SHERNO ou memórias da guerra na Guiné

 

A  PRIMEIRA  SENTINELA

 

        

 

ui a Brá ver a escala de serviços e lá estava o meu nome indicado, para fazer sentinela, da meia-noite às duas horas da manhã, nos postos avançados.

         Depois de jantar para lá me dirigi ...  seguindo de imediato para o  depósito de materiais, onde levantei a arma e as cartucheiras. Requisitei também um cobertor cinzento, para me enrolar por causa das melgas ... e mais tarde para dormir.

         Chegada a hora, um cabo foi-me levar ao posto de serviço, onde se encontrava o outro sentinela à espera de ser rendido.

         As duas horas passaram depressa e depois de ser rendido vim com o cabo para cima, entregando a arma e as cartucheiras, mas não o cobertor que ficou comigo para dormir.

         O cabo indicou-me uma caserna para passar o resto da noite. Entrei às apalpadelas porque não havia luz e lá me consegui acomodar. As camas deviam ser mais de 100 e nenhuma delas tinha colchão. Segundo observei, deviam estar lá 15 ou 20 soldados a pernoitar no máximo.

         Enrolei-me no cobertor e deitei-me. À minha volta não havia ninguém. As camas estavam completamente desocupadas.

         Adormeci e acordei por volta das 5,30 h, quando já se começava a notar alguma claridade ... mas o meu cobertor tinha desaparecido.

         Fiquei danado. Olhei à minha volta e vejo na cama mesmo ao lado, um latagão a dormir enrolado a um cobertor. Pensei logo:

         - Não há dúvida que foi ele! Pois quando me deitei não havia aqui ninguém.

#### Material fornecido
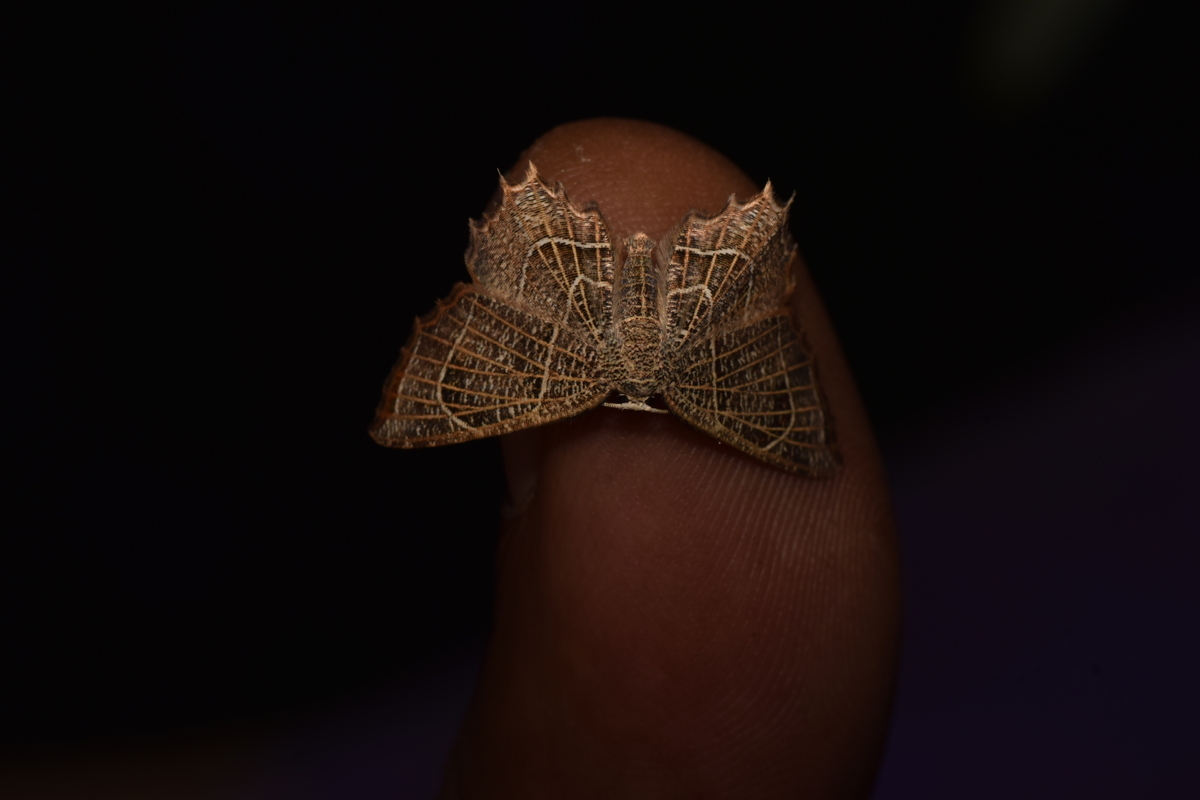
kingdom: Animalia
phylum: Arthropoda
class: Insecta
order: Lepidoptera
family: Uraniidae
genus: Epiplema
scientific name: Epiplema
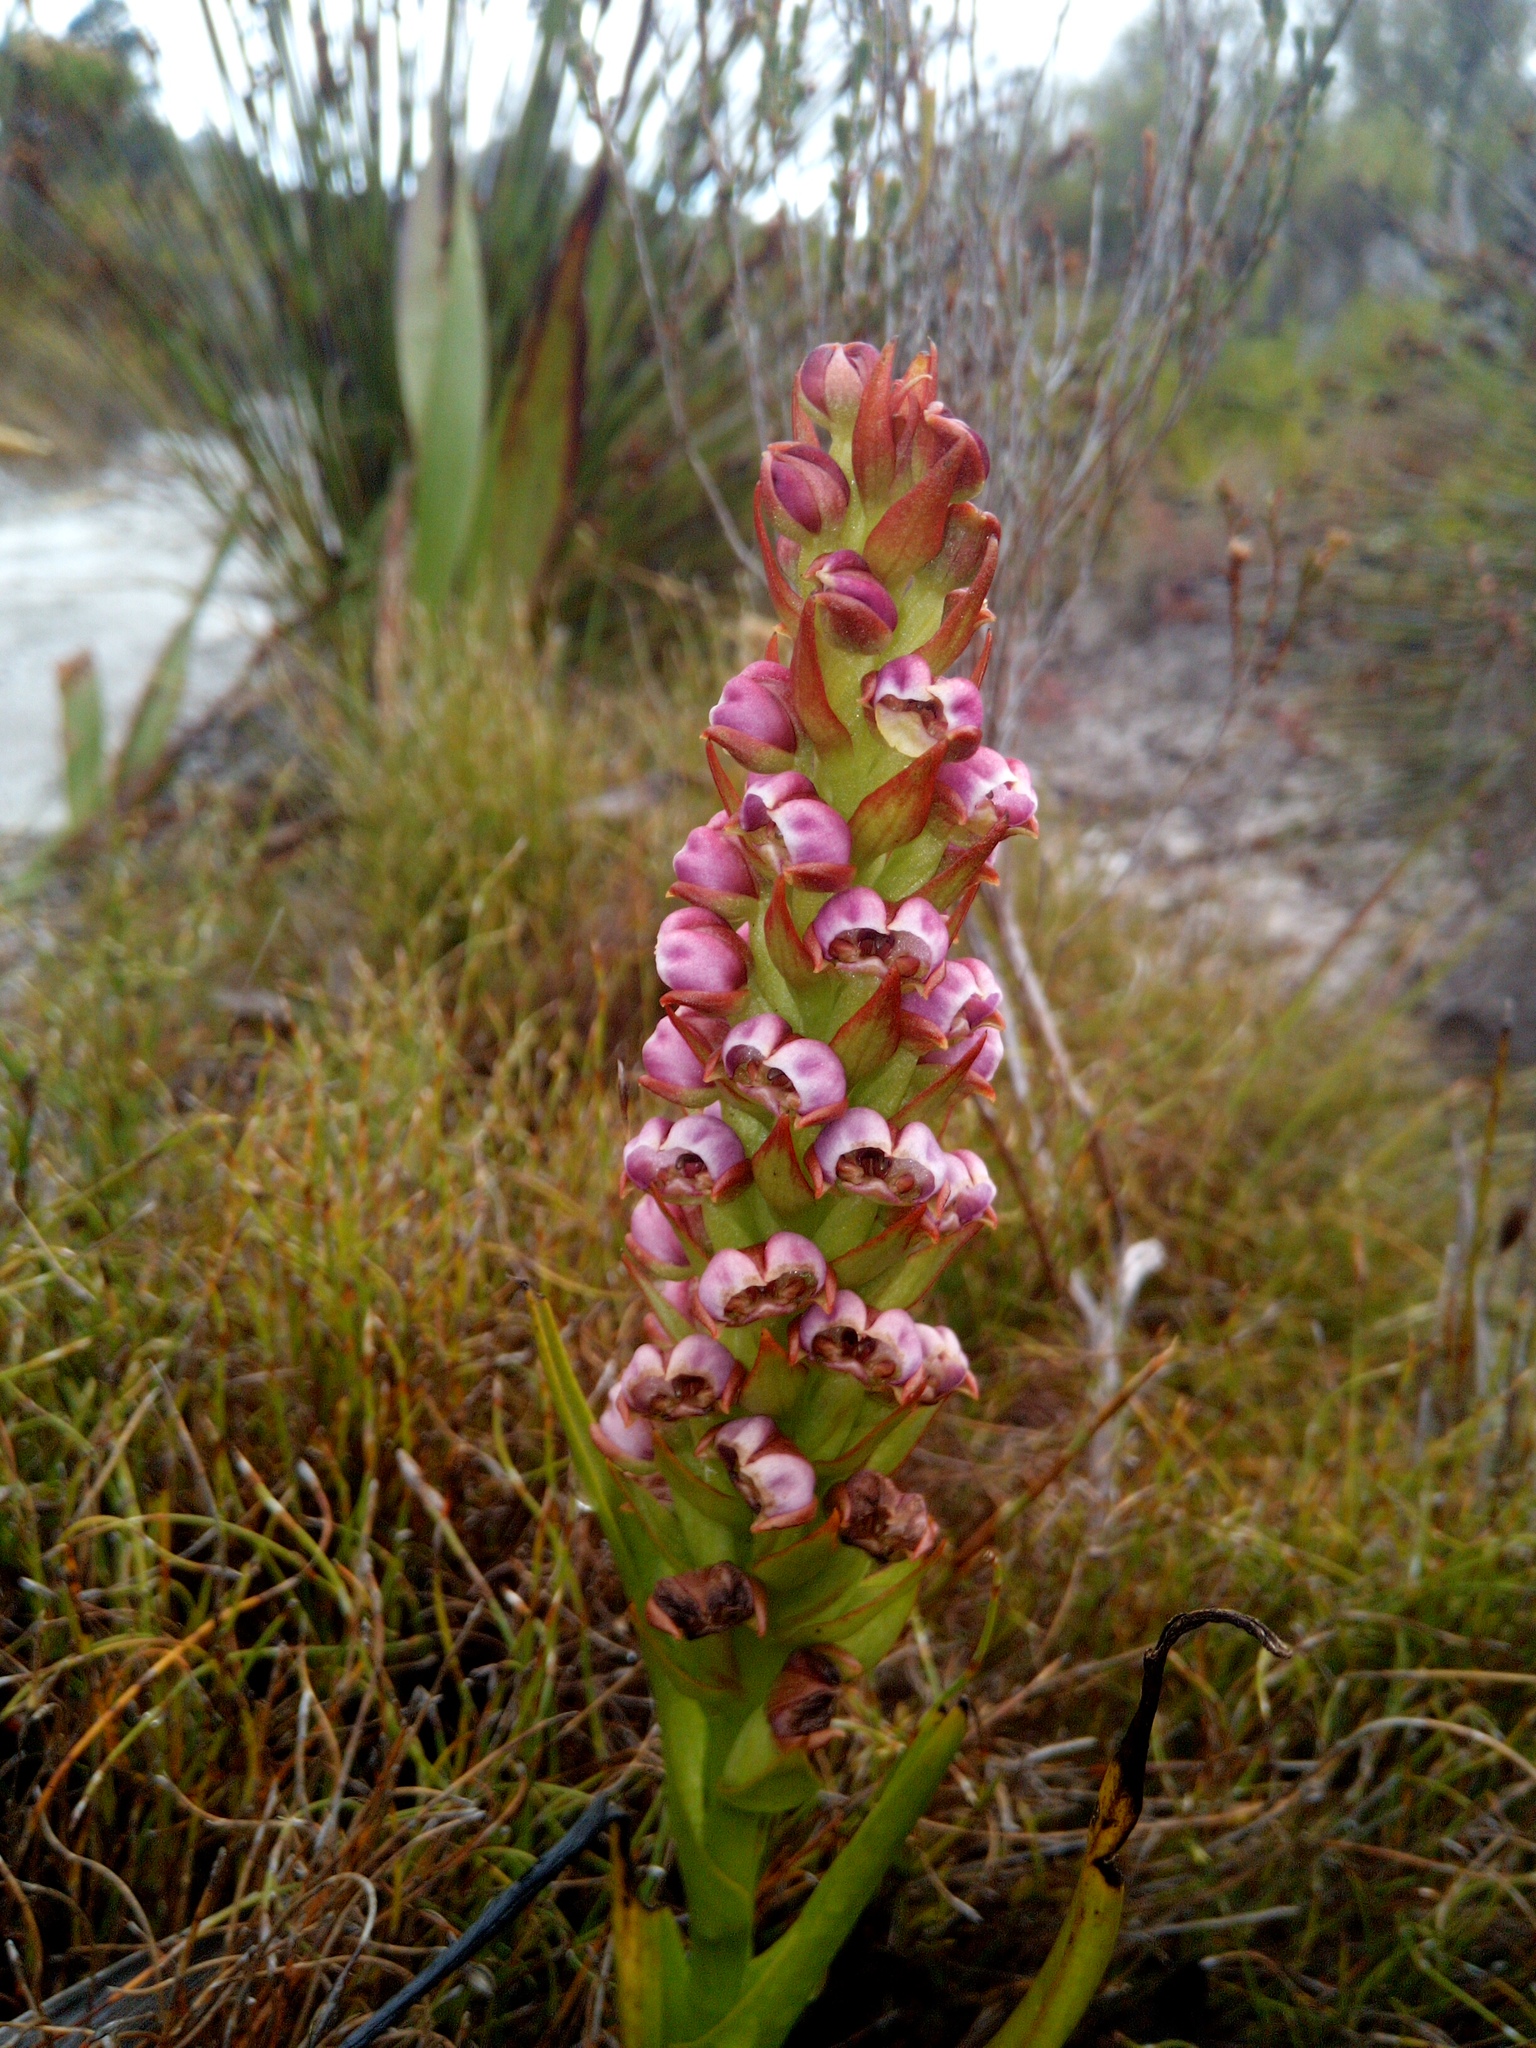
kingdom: Plantae
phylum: Tracheophyta
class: Liliopsida
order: Asparagales
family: Orchidaceae
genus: Evotella
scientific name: Evotella carnosa
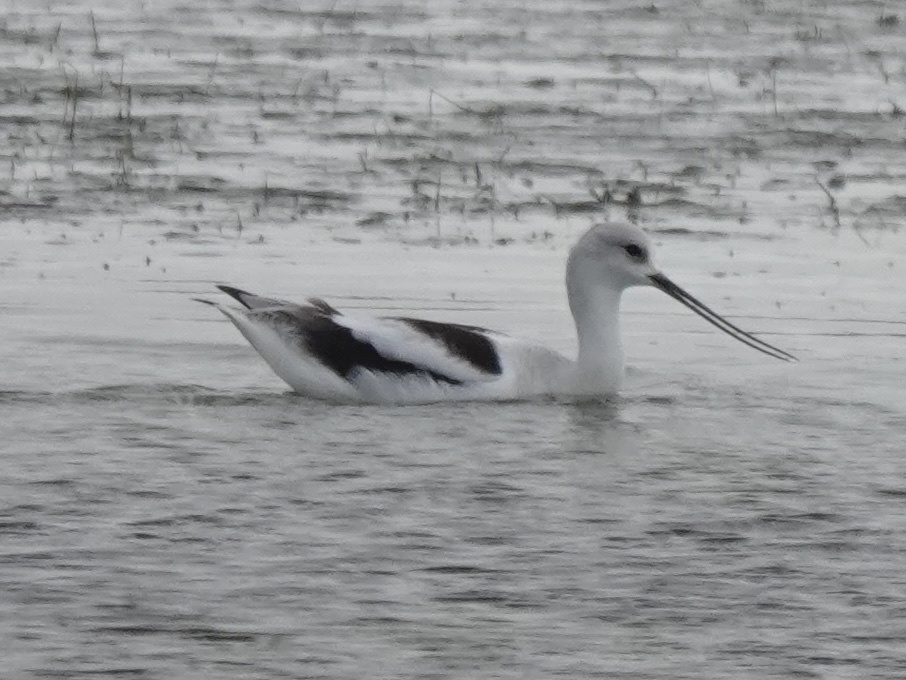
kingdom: Animalia
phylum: Chordata
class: Aves
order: Charadriiformes
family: Recurvirostridae
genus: Recurvirostra
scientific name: Recurvirostra americana
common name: American avocet
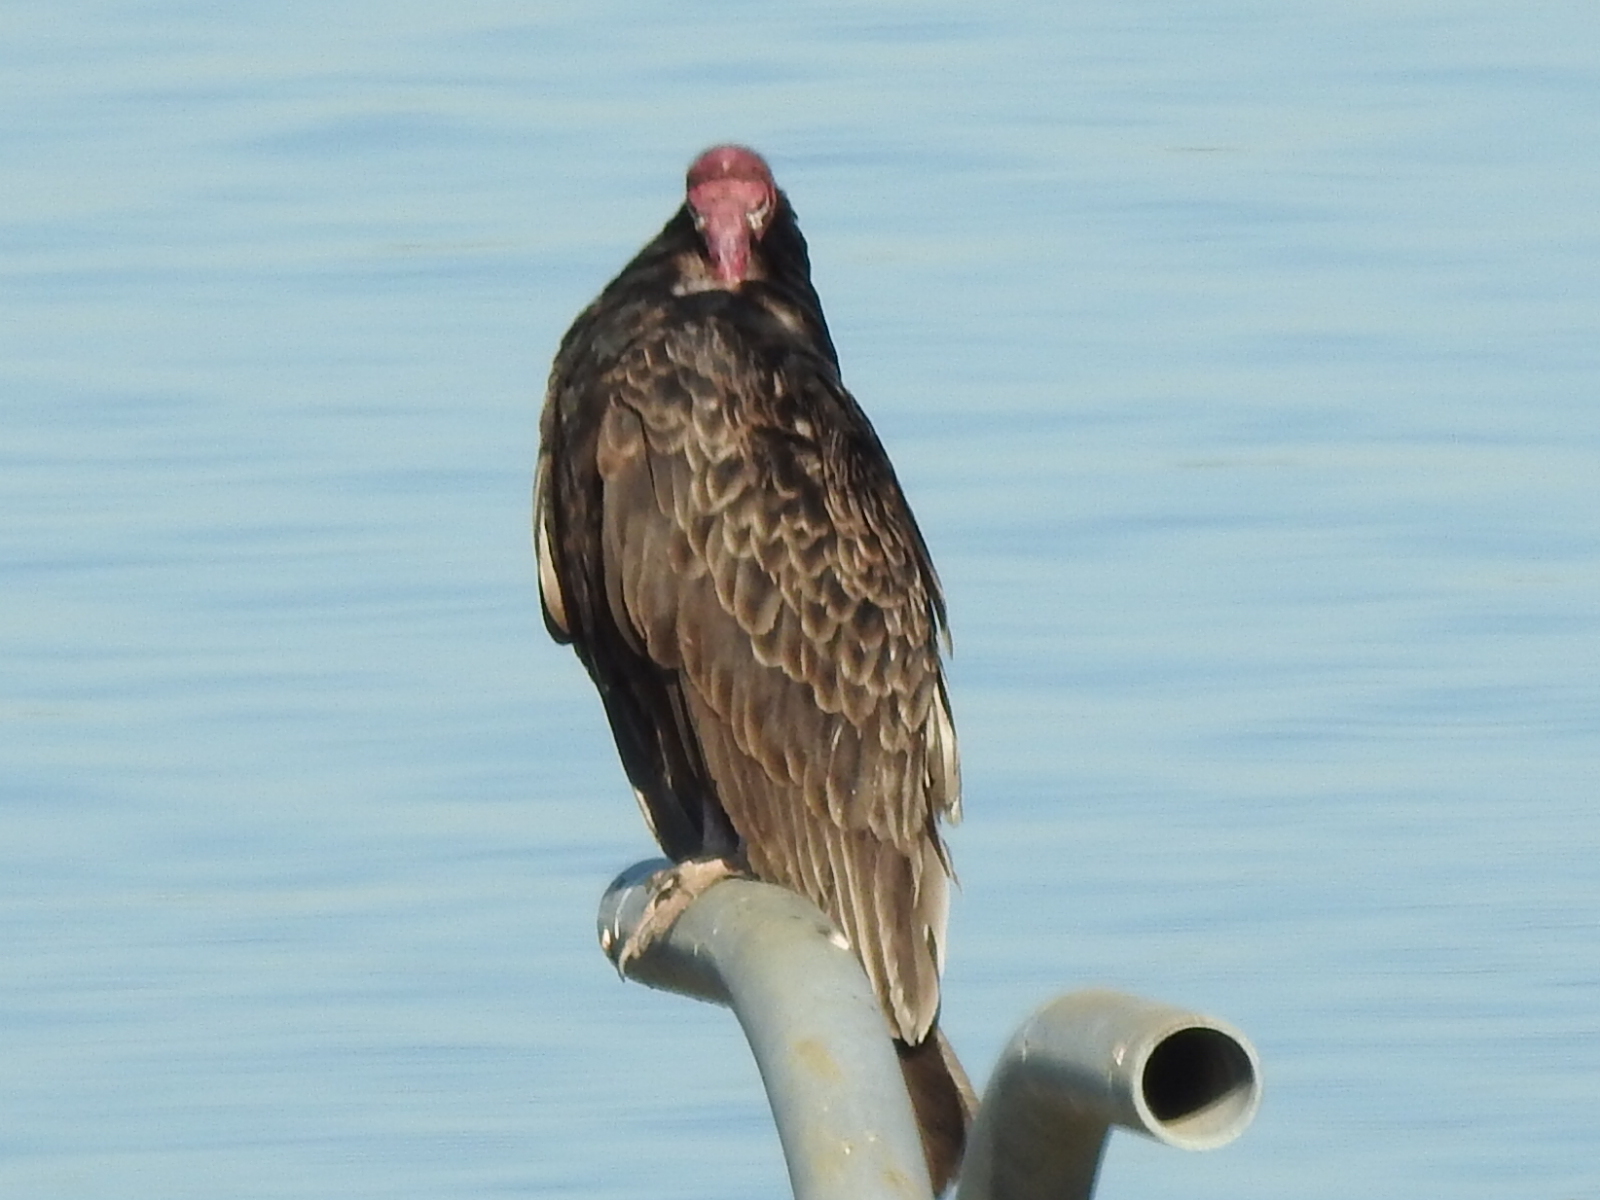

#### A fazer
Escreve a continuação do relato sobre a primeira sentinela na Guiné, a partir da última frase apresentada.

#### Resposta final
         Dirigi-me a ele e comecei-lhe a puxar o cobertor, ao mesmo tempo que lhe chamava ladrão. E ele balbuciava:

         - Hã ... hã ... hã... Abria os olhos, olhava para mim:

         - Hã ... hã ... hã ... Eu puxava, ele facilitava, até que lho consegui tirar sem que tivesse acordado.

         - Bom. - Pensei eu:

         - O melhor é não me deitar mais. Vou entregar já o cobertor e depois vou-me embora, antes que haja merda.

         Quando cheguei cá fora fiquei espantado ... afinal o cobertor não era o meu. O  meu era cinzento e aquele era castanho. Grande bronca ...  coitado do rapaz, chamei-lhe ladrão e afinal até é sério. Lamentei o sucedido mas já não podia voltar atrás, caso contrário quem tinha de pagar o cobertor era eu.

         Nisto comecei a lembrar a cena e desatei a rir que nem um perdido ... certamente que o sacana que roubou o meu também me pôs a balbuciar. 

         - Hã ... hã ... hã.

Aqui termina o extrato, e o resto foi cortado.